Können Ersatzbrennstoffe das Energieproblem lösen?

Mit Ersatzbrennstoffen kann das Energieproblem nicht gelöst werden. Dafür ist deren Potential zu klein. Aber im Einzelfall kann die Ersatzbrennstoffverwertung die wirtschaftliche Situation von Unternehmen entspannen. Etwa 6,7 Millionen Tonnen Ersatzbrennstoffe werden derzeit jährlich aus Haus- und Gewerbeabfällen produziert, davon etwa 2,5 Millionen Tonnen, die mit mechanisch-biologischen Abfallbehandlungsanlagen gewonnen werden, sowie 4,2 Millionen Tonnen aus der Aufbereitung von Gewerbeabfällen. Prinzipiell können Ersatzbrennstoffe in Zement- und Kohlekraftwerken sowie in eigens dafür errichteten Industriekraftwerken energetisch verwertet werden. Jedoch fehlen ausreichende Verwertungskapazitäten. Derzeit stehen in Deutschland Verwertungskapazitäten für knapp zwei Millionen Tonnen zur Verfügung. Folglich wird die Überproduktion, das sind im Jahr 2006 rund 4,7 Millionen Tonnen, zwischengelagert. Bis etwa 2008 sollen Verwertungskapazitäten für weitere drei Millionen Tonnen errichtet werden, so daß immer noch ein Defizit verbleibt. Ersatzbrennstoffangebot und -verwertungskapazität werden voraussichtlich erst 2012/13 ausgeglichen sein. Bis 2008 werden zehn bis zwölf Millionen Tonnen Ersatzbrennstoffe zwischengelagert werden müssen.
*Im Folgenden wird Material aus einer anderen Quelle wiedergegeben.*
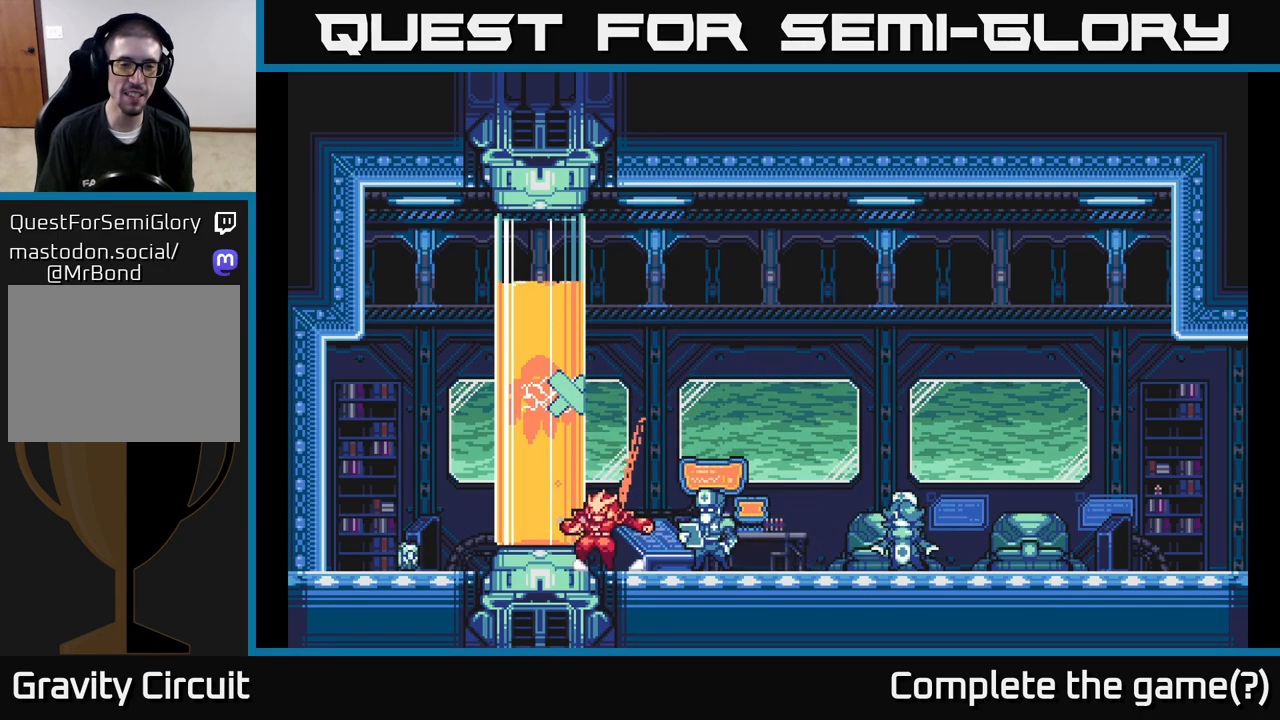
{"buttons": [], "left_stick": "center", "right_stick": "center", "events": [[117, "left_stick", "right"], [300, "left_stick", "center"]]}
Für die Hersteller von Ersatzbrennstoffen kommt erschwerend hinzu, daß diese Ersatzbrennstoffe einen negativen Wert aufweisen; das bedeutet, daß die Ersatzbrennstofferzeuger für die Abnahme ihres Produkts, das vom Gesetzgeber als Abfall klassifiziert wird, bezahlen müssen.

Die Chance haben vor allem Unternehmen mit hohem Energiebedarf erkannt, deren Wirtschaftlichkeit von den hohen und steigenden Energiepreisen beeinträchtigt wird. In diesen Industriebranchen wird daher untersucht, wie Ersatzbrennstoff-Verwertungskapazitäten erweitert oder neu geschaffen werden können. Bei den Zement- und Kohlekraftwerken sind die Grenzen absehbar, da weder die Prozesse noch die Produkte durch Ersatzbrennstoffe beeinträchtigt werden dürfen. Anders sieht die Situation zum Beispiel bei den Werken der Chemie-, Papier-, Hütten-, Nahrungsmittelindustrie, aber auch bei Gewerbeparks aus. Zur Nutzung des unerwarteten Brennstoffangebots gibt es zahlreiche Projekte, so daß schon Befürchtungen laut werden, daß sich die aus der Altholzverwertung bekannte Entwicklung zu Überkapazitäten wiederholen könnte.
Von den in der Literatur genannten 42 Ersatzbrennstoff-Kraftwerksprojekten wird vermutlich nur ein Teil realisiert werden. Die Frage, ob tatsächlich, wie prognostiziert, bereits ab Ende 2008 Überkapazitäten für die Ersatzbrennstoffverwertung aufgebaut sein werden, kann derzeit seriös weder beantwortet noch prognostiziert werden. Vielmehr ist davon auszugehen, daß zahlreiche Vorhabensträger versuchen werden, Genehmigungsverfahren einzuleiten und Genehmigungsbescheide zu erhalten, auch wenn die zu behandelnden Ersatzbrennstoffmengen vertraglich noch nicht oder noch nicht vollständig gesichert sind.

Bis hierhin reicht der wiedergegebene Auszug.